Required work – Could you output, exactly and with nothing else, every line from the one that contains "endometrial cancer stained" through the last line of the listing below?

───── Exercise data ─────

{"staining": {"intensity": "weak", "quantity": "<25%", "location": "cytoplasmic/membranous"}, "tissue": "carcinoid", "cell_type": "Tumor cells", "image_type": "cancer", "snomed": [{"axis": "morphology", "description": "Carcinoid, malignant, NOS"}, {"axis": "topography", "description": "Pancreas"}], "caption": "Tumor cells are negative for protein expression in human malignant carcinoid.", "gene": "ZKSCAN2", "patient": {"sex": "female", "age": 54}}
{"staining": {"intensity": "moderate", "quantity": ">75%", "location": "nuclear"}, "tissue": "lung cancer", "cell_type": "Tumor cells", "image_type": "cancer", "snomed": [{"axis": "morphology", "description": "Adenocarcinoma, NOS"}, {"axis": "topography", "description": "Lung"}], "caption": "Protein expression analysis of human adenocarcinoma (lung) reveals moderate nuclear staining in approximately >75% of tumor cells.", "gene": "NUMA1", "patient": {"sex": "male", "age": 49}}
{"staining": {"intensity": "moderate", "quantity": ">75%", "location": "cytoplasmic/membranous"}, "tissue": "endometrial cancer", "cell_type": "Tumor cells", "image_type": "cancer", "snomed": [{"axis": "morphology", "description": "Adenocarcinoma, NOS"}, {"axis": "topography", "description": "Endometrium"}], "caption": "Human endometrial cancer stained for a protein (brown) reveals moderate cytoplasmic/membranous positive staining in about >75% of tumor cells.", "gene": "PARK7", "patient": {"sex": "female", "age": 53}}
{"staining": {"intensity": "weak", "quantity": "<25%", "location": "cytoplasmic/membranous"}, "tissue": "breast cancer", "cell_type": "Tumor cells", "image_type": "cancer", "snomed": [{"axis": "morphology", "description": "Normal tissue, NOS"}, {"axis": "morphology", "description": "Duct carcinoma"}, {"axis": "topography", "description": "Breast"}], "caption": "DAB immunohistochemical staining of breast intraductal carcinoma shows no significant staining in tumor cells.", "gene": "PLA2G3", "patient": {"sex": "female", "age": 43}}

─────

Response to the exercise –
{"staining": {"intensity": "moderate", "quantity": ">75%", "location": "cytoplasmic/membranous"}, "tissue": "endometrial cancer", "cell_type": "Tumor cells", "image_type": "cancer", "snomed": [{"axis": "morphology", "description": "Adenocarcinoma, NOS"}, {"axis": "topography", "description": "Endometrium"}], "caption": "Human endometrial cancer stained for a protein (brown) reveals moderate cytoplasmic/membranous positive staining in about >75% of tumor cells.", "gene": "PARK7", "patient": {"sex": "female", "age": 53}}
{"staining": {"intensity": "weak", "quantity": "<25%", "location": "cytoplasmic/membranous"}, "tissue": "breast cancer", "cell_type": "Tumor cells", "image_type": "cancer", "snomed": [{"axis": "morphology", "description": "Normal tissue, NOS"}, {"axis": "morphology", "description": "Duct carcinoma"}, {"axis": "topography", "description": "Breast"}], "caption": "DAB immunohistochemical staining of breast intraductal carcinoma shows no significant staining in tumor cells.", "gene": "PLA2G3", "patient": {"sex": "female", "age": 43}}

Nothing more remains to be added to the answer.